=== Task statement ===
Recast the material below as a Markdown table with the columns Row and Entry, covering only the lines from the line with "elevation (m): 2300" up to and including the line with "state / province: Central Luzon". Number each line in Row, put the line itself in Entry, and leave out any blank lines.

-------- Data provided

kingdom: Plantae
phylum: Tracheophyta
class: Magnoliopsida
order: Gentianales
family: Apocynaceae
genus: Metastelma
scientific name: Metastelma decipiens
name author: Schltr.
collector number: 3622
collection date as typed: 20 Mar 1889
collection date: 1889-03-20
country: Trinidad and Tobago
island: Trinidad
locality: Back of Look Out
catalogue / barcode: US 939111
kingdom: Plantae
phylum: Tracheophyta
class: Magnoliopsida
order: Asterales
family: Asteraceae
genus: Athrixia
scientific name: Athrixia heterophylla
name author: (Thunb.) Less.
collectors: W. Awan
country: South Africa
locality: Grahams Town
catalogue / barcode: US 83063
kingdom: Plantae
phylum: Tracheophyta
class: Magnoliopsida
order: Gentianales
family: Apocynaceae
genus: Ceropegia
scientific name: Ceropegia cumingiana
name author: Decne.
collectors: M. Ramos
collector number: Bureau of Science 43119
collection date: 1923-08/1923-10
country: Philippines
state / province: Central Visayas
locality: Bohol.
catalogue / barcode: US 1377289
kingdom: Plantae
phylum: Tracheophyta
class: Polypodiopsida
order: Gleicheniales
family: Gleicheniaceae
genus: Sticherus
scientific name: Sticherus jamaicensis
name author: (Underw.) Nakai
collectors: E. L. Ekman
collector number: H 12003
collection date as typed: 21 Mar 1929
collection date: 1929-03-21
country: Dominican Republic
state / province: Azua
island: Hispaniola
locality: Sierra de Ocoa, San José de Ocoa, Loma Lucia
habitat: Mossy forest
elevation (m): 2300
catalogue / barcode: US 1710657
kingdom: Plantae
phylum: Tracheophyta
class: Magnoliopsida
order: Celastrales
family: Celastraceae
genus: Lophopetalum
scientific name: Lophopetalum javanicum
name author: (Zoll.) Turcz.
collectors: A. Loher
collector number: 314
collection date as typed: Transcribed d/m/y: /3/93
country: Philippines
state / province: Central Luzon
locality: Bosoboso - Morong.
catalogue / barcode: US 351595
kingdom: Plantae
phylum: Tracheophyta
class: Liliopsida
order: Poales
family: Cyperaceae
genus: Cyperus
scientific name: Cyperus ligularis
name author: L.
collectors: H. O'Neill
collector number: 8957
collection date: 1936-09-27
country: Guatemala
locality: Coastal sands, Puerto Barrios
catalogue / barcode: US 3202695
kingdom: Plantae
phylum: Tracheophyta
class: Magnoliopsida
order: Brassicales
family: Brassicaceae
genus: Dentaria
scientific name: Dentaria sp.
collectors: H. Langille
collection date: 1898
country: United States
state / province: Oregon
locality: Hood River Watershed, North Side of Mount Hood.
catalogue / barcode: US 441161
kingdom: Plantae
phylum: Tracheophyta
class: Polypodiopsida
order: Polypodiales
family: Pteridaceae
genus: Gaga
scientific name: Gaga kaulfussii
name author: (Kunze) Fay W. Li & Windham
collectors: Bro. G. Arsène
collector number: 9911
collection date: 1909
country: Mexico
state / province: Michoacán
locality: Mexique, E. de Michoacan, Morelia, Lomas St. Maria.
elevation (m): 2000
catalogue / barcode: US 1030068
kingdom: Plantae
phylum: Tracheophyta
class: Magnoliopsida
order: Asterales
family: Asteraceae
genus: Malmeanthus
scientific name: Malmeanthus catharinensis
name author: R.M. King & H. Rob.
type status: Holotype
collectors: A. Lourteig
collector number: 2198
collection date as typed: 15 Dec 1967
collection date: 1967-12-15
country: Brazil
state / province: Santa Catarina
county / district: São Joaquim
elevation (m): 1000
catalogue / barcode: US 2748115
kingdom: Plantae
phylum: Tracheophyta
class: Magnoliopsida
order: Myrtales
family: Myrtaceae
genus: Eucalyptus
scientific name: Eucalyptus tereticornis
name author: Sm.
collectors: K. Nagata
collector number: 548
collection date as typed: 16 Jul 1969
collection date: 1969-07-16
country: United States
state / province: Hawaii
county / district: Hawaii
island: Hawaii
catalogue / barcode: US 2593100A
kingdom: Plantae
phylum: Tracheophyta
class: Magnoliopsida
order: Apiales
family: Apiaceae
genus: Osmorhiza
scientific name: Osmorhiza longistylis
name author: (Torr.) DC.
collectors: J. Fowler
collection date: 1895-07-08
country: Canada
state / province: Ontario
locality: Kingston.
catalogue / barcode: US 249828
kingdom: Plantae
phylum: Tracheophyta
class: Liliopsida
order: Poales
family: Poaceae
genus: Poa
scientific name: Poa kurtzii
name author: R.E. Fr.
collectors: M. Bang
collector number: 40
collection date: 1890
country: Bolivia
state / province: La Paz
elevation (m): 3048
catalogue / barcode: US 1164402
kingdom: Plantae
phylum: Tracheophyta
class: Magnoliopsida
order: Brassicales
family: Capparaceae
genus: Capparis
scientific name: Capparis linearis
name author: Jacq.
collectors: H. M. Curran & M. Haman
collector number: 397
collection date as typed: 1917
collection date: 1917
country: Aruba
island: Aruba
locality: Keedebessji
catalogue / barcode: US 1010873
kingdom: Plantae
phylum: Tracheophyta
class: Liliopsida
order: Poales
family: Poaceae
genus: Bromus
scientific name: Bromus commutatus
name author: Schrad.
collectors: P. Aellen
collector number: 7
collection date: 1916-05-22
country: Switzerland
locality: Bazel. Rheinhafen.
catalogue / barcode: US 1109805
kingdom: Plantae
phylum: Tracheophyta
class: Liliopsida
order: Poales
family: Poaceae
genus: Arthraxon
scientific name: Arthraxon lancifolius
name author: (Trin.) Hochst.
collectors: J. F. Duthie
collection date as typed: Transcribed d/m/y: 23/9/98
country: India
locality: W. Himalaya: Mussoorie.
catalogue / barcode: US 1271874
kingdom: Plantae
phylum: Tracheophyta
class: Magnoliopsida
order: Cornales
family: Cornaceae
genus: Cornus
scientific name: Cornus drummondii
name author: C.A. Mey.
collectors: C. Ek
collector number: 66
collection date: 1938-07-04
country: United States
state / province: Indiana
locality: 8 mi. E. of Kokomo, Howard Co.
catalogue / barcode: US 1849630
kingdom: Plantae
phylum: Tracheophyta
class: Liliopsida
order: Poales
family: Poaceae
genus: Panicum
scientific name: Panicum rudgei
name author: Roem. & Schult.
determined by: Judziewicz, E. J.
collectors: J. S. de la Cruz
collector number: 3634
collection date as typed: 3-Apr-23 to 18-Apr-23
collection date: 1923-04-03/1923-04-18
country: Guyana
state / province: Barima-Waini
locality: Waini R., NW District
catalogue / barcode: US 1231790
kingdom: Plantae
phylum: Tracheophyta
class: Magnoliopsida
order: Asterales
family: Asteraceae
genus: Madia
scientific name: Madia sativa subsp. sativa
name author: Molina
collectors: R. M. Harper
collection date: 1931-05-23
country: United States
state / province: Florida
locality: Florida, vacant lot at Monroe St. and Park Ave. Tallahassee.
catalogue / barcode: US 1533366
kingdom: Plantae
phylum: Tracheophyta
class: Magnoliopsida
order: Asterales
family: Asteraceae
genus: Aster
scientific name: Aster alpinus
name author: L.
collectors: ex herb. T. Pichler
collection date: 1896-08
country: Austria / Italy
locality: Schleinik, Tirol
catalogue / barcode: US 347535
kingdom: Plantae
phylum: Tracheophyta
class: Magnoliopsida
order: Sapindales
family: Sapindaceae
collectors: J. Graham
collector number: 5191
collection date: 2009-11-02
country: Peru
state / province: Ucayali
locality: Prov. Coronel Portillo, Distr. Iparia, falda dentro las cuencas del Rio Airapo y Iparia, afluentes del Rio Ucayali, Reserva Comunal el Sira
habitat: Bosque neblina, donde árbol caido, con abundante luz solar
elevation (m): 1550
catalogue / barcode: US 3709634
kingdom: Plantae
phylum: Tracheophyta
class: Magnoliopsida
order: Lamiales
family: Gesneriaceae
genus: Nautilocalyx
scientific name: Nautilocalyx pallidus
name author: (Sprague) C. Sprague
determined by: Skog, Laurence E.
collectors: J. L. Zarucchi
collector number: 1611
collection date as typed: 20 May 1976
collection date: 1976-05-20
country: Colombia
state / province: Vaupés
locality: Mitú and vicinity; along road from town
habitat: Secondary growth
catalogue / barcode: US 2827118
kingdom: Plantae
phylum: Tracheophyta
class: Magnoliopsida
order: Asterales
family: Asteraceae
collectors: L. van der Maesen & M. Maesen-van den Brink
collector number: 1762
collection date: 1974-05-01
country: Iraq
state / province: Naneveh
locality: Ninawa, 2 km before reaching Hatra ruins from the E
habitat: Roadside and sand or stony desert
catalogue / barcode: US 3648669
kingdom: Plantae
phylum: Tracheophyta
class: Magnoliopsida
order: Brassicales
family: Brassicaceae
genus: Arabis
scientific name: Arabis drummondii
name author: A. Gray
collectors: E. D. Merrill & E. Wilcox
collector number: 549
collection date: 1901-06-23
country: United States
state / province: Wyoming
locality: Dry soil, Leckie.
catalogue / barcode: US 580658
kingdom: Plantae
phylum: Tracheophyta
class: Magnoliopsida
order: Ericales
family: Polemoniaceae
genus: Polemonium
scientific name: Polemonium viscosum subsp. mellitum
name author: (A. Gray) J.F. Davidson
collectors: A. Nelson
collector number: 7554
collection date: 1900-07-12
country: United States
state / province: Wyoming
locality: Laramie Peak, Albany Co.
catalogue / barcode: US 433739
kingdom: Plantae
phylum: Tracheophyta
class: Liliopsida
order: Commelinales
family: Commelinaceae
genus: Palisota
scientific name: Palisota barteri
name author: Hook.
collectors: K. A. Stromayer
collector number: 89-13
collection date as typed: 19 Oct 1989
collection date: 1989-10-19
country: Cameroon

----------------

=== Finished exercise ===
| Row | Entry |
|---|---|
| 1 | elevation (m): 2300 |
| 2 | catalogue / barcode: US 1710657 |
| 3 | kingdom: Plantae |
| 4 | phylum: Tracheophyta |
| 5 | class: Magnoliopsida |
| 6 | order: Celastrales |
| 7 | family: Celastraceae |
| 8 | genus: Lophopetalum |
| 9 | scientific name: Lophopetalum javanicum |
| 10 | name author: (Zoll.) Turcz. |
| 11 | collectors: A. Loher |
| 12 | collector number: 314 |
| 13 | collection date as typed: Transcribed d/m/y: /3/93 |
| 14 | country: Philippines |
| 15 | state / province: Central Luzon |